元気草は、そこら中に生えているので、状態の良いものを選んで採取出来ている。
「発光苔も自分たちで探してみたら?」
元気草に期限は無いし、発光苔の依頼は3日も猶予があるので、遅くなっても構わない。
3人で予測を立てながら探っていき、年長2人は後に着いていく。
「ノールは、普段どうやって探しているの?」
「俺は、地形の起伏と生態から予想して、怪しい場所を探る感じ。エリンは?」
「私は魔力で形を見ちゃうかなー」
そんなの、エリンくらい魔力が無いと出来ない芸当だぞ。全く参考にならない。むしろその魔力で薬草育てた方が得じゃないか?
「近場にあればな。3人も俺も無理だよ」
「ノールは……別の方法で出来そうだけどね?」
「生態調査も趣味だから、今の方が楽しいのさ」
そうこう話していると、だんだん森が深くなって来た。
持っていた枝で、薮や枝を払いながら進む。
「世界樹の枝をそんな風に使うの……」
「え? ダメだった? 結構便利なんだけど」
「嫌がってないから良いんじゃ無い? でも、堅物のエルフが発狂しそうだね!」
発狂とか言いながら楽しそうな顔するのやめた方が良いぞ。
「ペロちゃんどうかした?」
「何かいましたか?」
「敵か?」
ペロ君の反応に呼応して、3人が身構える。
数秒すると、木々の向こうから元凶が現れた。口に収まらない程の長い牙を携《たずさ》えた虎が2体。ノッシノッシと地を踏みしめながら向かってくる姿は、完全にこちらを下に見ている。
「お、おぉ! こいつは大物だな!」
「カオルさん! どうする!?」
「ペロ! いけるのね? みんなで倒しましょう!」
物怖じしないペロを見て、3人は倒す覚悟を決める。2人ずつに別れ、左右に展開すると、挟み込む形になった。

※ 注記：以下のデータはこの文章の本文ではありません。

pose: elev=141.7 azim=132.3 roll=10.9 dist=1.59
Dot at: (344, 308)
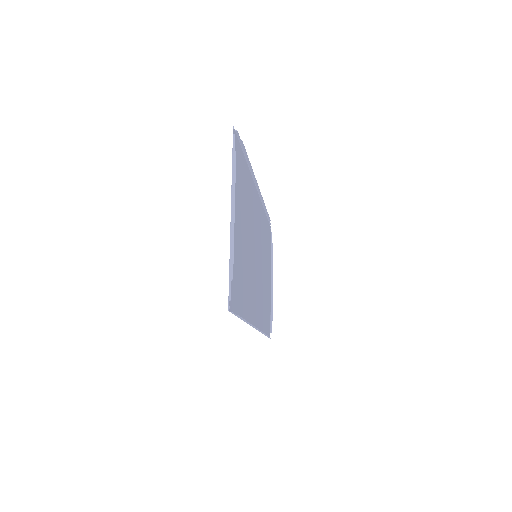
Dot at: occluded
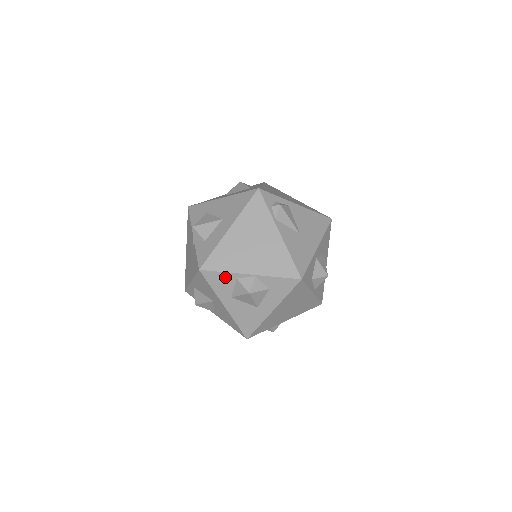
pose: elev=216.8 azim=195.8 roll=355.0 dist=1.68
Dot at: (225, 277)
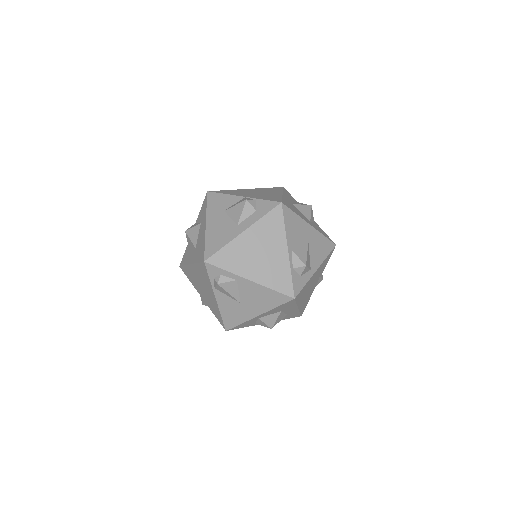
Dot at: occluded
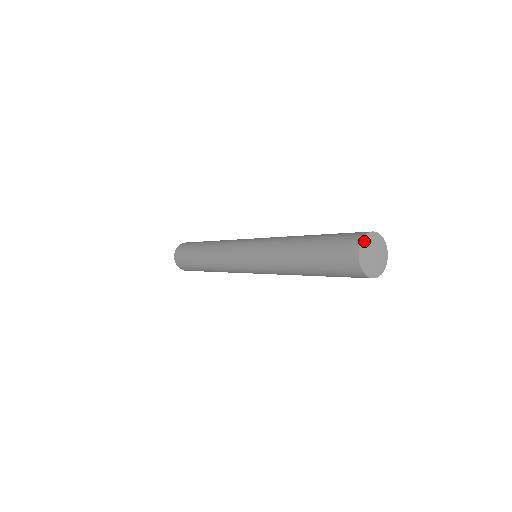
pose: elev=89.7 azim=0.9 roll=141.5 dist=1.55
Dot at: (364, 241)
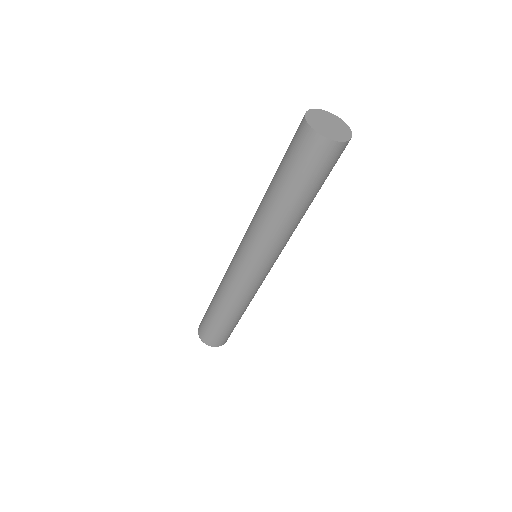
Dot at: (310, 113)
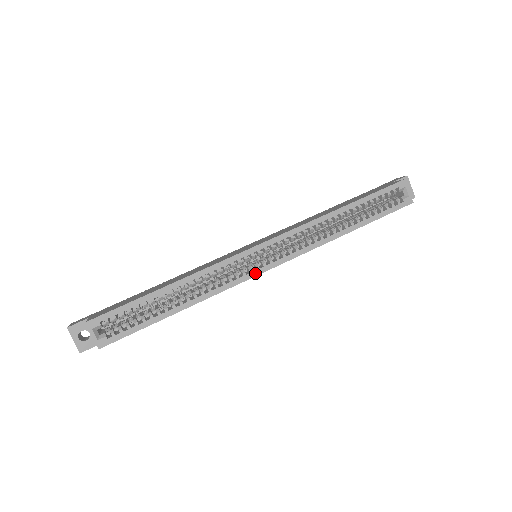
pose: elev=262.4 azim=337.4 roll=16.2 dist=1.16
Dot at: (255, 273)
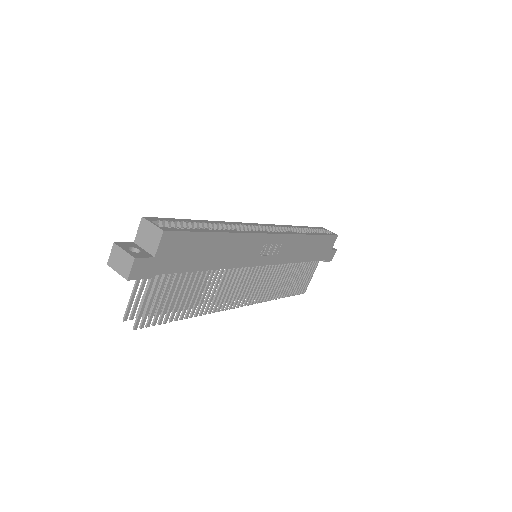
Dot at: (267, 232)
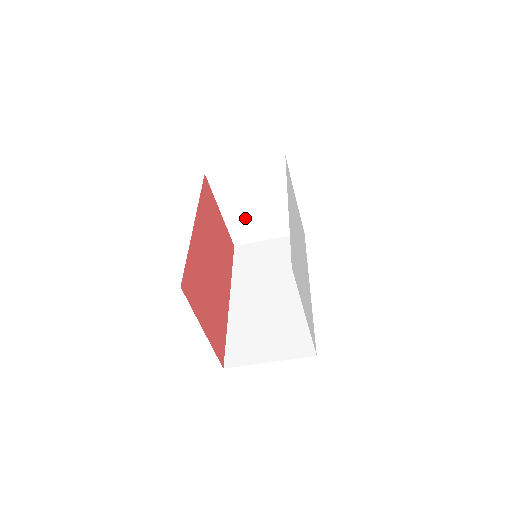
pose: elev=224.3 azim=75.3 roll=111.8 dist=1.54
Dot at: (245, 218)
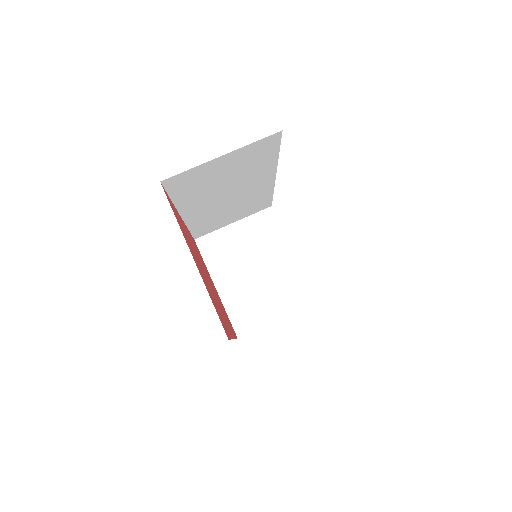
Dot at: (244, 292)
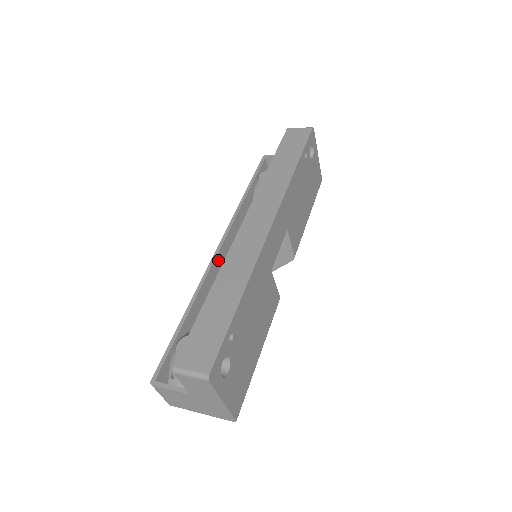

エリンは、イツキとアオイのペア。俺は、カオルとペロの補助にまわる。
何の合図も無しに、2体の虎がそれぞれ飛びかかり、こちらの思惑通り別れてくれる。
ペロに狙いを付けて爪を振りかぶるが、金属音だけ響かせて、体当たりの反撃を食らっている。戦闘面で見ても、ペロは優秀だった。
「良い調子! もう少し押さえてて!」
ペロが虎に乗っかっている間に、カオルは腰から棘付きのメイスを取り出す。虎の視界から逸れるように移動すると、激しく頭を振っているにもかかわらず、ピンポイントに一本の牙へぶち当てる。
「ぎゃああああ!」
この声はカオル。牙に当てたのは良かったが、頑丈だったせいか、折れずに首が一回転してしまった。そのせいで自分に精神的にダメージを負ってしまう。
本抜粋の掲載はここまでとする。